■ WHAT TO DO:
Write out everything in the data word for word, from the very beginning down to and including the line that contains "Other colors in this series". Leave the pictures out of your answer.

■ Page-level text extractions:
-.-.-

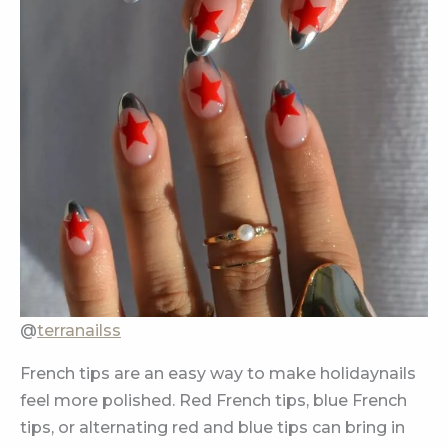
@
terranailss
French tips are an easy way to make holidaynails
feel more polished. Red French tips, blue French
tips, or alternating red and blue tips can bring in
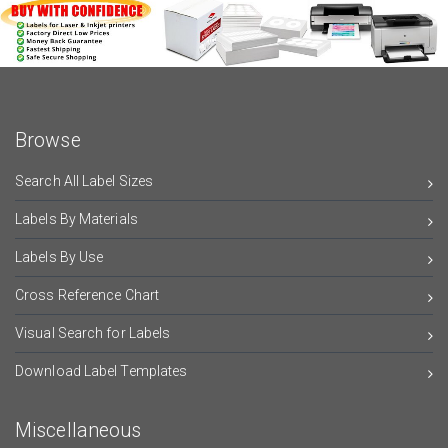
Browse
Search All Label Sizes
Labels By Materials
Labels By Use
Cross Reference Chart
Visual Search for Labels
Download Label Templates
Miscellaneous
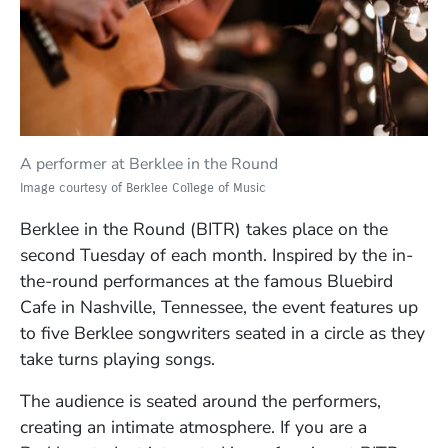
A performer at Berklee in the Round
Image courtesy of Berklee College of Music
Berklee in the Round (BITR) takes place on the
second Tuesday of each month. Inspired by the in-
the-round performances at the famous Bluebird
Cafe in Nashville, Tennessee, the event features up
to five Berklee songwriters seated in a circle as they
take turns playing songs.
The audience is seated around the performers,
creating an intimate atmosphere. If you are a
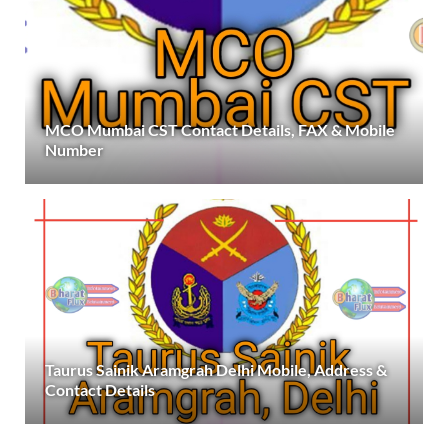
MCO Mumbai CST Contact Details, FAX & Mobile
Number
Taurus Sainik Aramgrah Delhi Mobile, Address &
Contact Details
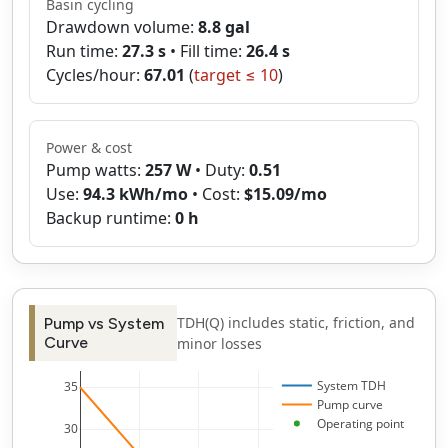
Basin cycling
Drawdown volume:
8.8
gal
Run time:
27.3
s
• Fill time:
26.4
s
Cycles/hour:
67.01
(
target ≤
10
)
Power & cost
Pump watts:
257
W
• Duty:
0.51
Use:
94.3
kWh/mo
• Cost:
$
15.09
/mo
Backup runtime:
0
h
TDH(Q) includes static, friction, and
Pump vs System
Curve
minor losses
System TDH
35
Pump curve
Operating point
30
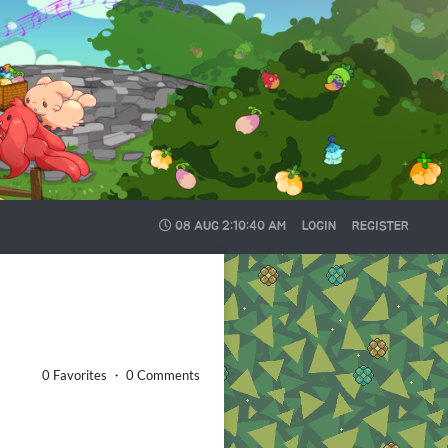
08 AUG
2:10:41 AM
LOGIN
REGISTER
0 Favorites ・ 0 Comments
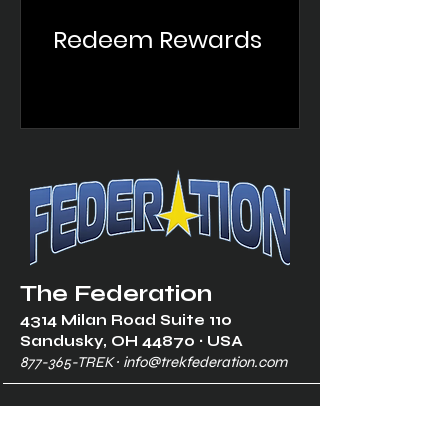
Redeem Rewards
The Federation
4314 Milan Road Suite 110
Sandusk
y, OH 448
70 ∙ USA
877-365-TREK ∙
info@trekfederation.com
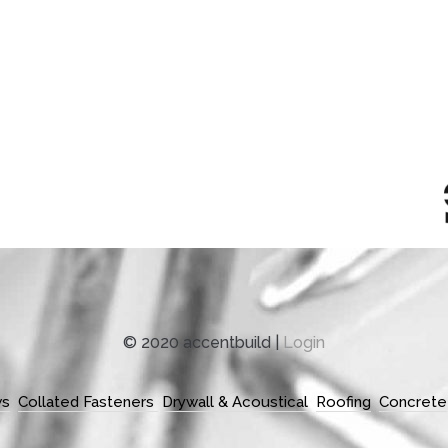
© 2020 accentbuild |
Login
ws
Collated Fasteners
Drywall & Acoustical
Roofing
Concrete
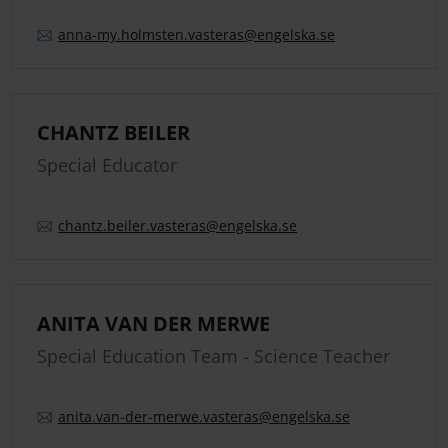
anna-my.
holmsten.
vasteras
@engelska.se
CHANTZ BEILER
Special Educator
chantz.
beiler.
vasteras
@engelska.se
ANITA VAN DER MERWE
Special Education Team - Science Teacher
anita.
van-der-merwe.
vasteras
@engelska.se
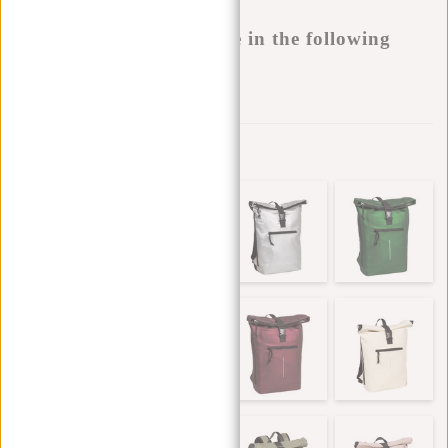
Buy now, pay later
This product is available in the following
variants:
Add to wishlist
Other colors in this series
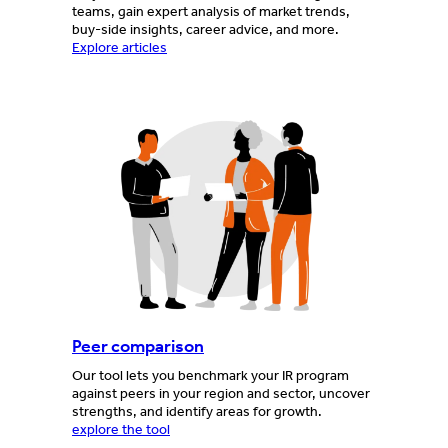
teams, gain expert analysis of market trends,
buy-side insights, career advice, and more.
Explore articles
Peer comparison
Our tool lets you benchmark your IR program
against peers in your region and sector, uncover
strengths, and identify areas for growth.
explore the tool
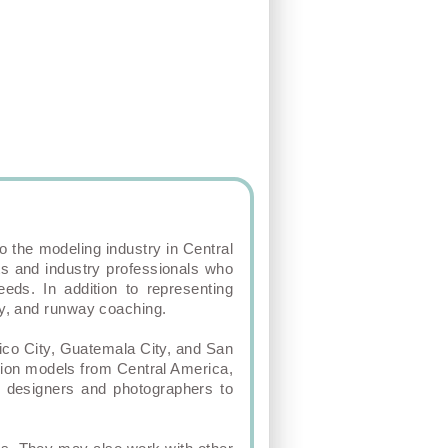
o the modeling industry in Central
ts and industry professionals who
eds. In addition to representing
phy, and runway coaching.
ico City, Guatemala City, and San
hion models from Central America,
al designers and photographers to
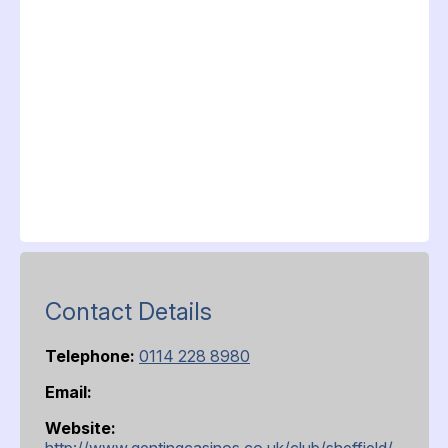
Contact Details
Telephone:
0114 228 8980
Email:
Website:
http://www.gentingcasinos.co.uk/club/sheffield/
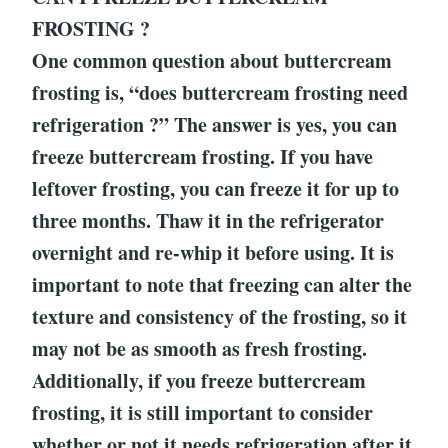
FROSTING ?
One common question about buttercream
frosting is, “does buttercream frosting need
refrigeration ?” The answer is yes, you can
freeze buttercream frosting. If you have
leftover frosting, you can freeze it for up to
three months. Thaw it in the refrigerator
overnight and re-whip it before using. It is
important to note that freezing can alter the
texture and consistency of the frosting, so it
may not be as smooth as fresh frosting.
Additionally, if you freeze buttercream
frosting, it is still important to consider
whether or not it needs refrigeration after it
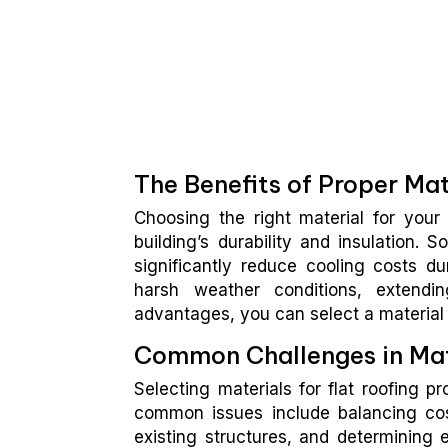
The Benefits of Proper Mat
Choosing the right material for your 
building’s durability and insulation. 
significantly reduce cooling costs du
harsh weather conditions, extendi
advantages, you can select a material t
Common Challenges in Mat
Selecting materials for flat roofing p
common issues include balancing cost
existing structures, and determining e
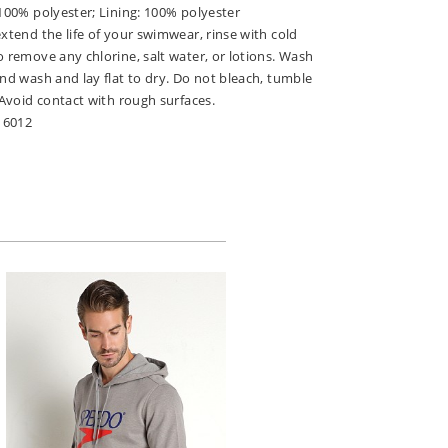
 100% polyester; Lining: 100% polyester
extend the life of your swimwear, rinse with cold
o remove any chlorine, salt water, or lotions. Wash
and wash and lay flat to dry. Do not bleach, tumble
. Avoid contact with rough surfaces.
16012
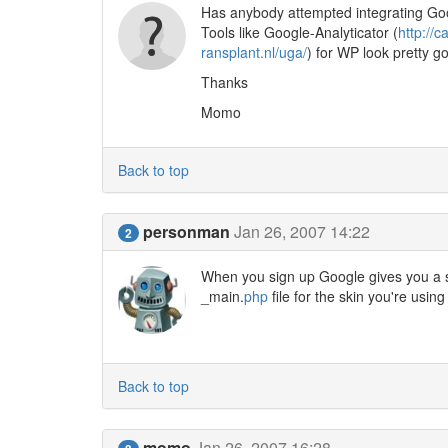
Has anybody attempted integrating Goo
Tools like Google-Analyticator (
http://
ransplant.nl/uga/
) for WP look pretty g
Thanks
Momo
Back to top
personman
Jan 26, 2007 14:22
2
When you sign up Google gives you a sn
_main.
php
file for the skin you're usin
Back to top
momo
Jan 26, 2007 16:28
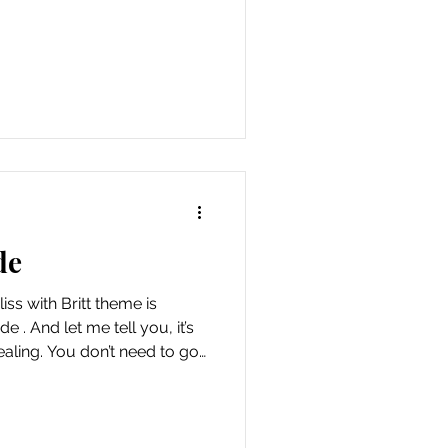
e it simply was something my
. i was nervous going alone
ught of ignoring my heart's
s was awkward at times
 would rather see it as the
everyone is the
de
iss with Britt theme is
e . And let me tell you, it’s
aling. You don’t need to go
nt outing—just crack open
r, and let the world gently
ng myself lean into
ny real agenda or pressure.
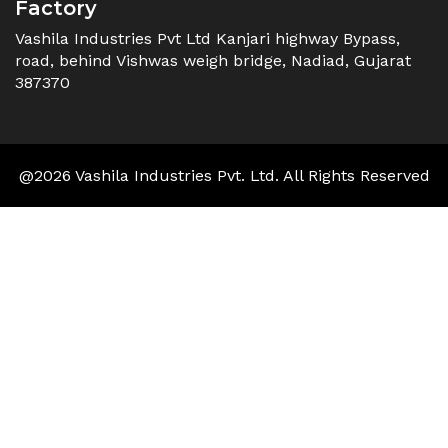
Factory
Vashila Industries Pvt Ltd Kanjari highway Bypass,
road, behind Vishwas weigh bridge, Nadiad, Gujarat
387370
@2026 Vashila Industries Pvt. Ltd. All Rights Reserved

-.-.-

■ COMPLETED TASK:
@
terranailss
French tips are an easy way to make holidaynails
feel more polished. Red French tips, blue French
tips, or alternating red and blue tips can bring in
Browse
Search All Label Sizes
Labels By Materials
Labels By Use
Cross Reference Chart
Visual Search for Labels
Download Label Templates
Miscellaneous
A performer at Berklee in the Round
Image courtesy of Berklee College of Music
Berklee in the Round (BITR) takes place on the
second Tuesday of each month. Inspired by the in-
the-round performances at the famous Bluebird
Cafe in Nashville, Tennessee, the event features up
to five Berklee songwriters seated in a circle as they
take turns playing songs.
The audience is seated around the performers,
creating an intimate atmosphere. If you are a
MCO Mumbai CST Contact Details, FAX & Mobile
Number
Taurus Sainik Aramgrah Delhi Mobile, Address &
Contact Details
Basin cycling
Drawdown volume:
8.8
gal
Run time:
27.3
s
• Fill time:
26.4
s
Cycles/hour:
67.01
(
target ≤
10
)
Power & cost
Pump watts:
257
W
• Duty:
0.51
Use:
94.3
kWh/mo
• Cost:
$
15.09
/mo
Backup runtime:
0
h
TDH(Q) includes static, friction, and
Pump vs System
Curve
minor losses
System TDH
35
Pump curve
Operating point
30
08 AUG
2:10:41 AM
LOGIN
REGISTER
0 Favorites ・ 0 Comments
Redeem Rewards
The Federation
4314 Milan Road Suite 110
Sandusk
y, OH 448
70 ∙ USA
877-365-TREK ∙
info@trekfederation.com
© 2020 accentbuild |
Login
ws
Collated Fasteners
Drywall & Acoustical
Roofing
Concrete
anna-my.
holmsten.
vasteras
@engelska.se
CHANTZ BEILER
Special Educator
chantz.
beiler.
vasteras
@engelska.se
ANITA VAN DER MERWE
Special Education Team - Science Teacher
anita.
van-der-merwe.
vasteras
@engelska.se
Buy now, pay later
This product is available in the following
variants:
Add to wishlist
Other colors in this series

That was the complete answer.